Location: Biosciences Room 137

With CLSM, there is often a trade-off between image resolution and speed, spinning disk confocal laser microscopy (SDCLM) overcomes this problem by exploiting the multiplex principle where the sample is illuminated and light detected at multiple points simultaneously. Unlike a conventional laser-scanning confocal microscope with a single pinhole, where a narrow laser beam sequentially scans the sample, in SDCLM an expanded beam illuminates a spinning disk array of microlenses and pinholes which produce multiple focused laser beams which scan across the specimen.

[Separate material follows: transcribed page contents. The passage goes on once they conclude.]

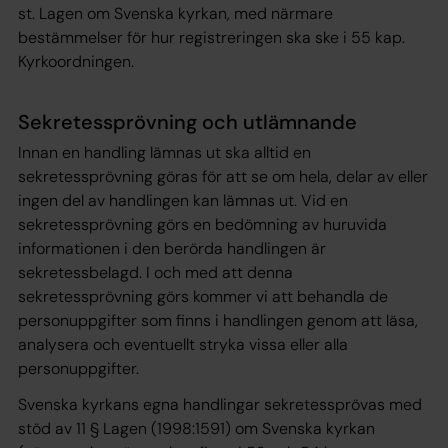
st. Lagen om Svenska kyrkan, med närmare
bestämmelser för hur registreringen ska ske i 55 kap.
Kyrkoordningen.
Sekretessprövning och utlämnande
Innan en handling lämnas ut ska alltid en
sekretessprövning göras för att se om hela, delar av eller
ingen del av handlingen kan lämnas ut. Vid en
sekretessprövning görs en bedömning av huruvida
informationen i den berörda handlingen är
sekretessbelagd. I och med att denna
sekretessprövning görs kommer vi att behandla de
personuppgifter som finns i handlingen genom att läsa,
analysera och eventuellt stryka vissa eller alla
personuppgifter.
Svenska kyrkans egna handlingar sekretessprövas med
stöd av 11 § Lagen (1998:1591) om Svenska kyrkan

Furthermore photomultiplier tubes (PMTs) typically have quantum efficiencies which are rather low, 30-40%, however the SDCLM technique uses a EMCCD camera as a detector that can have a very high QE (Quantum Efficiency) of more than 90%. These differences lead to the systems main advantages: 1) very rapid image acquisition, a 512x512 image every 30ms, so 33 fps, 2) the cooled EMCCD camera allows imaging of very weak signals whilst keeping good signal to noise and 3) The increased sensitivity, which allows the use of lower laser intensities, coupled with the multiple beam scanning method results in a technique which produces very little photobleaching and phototoxicity.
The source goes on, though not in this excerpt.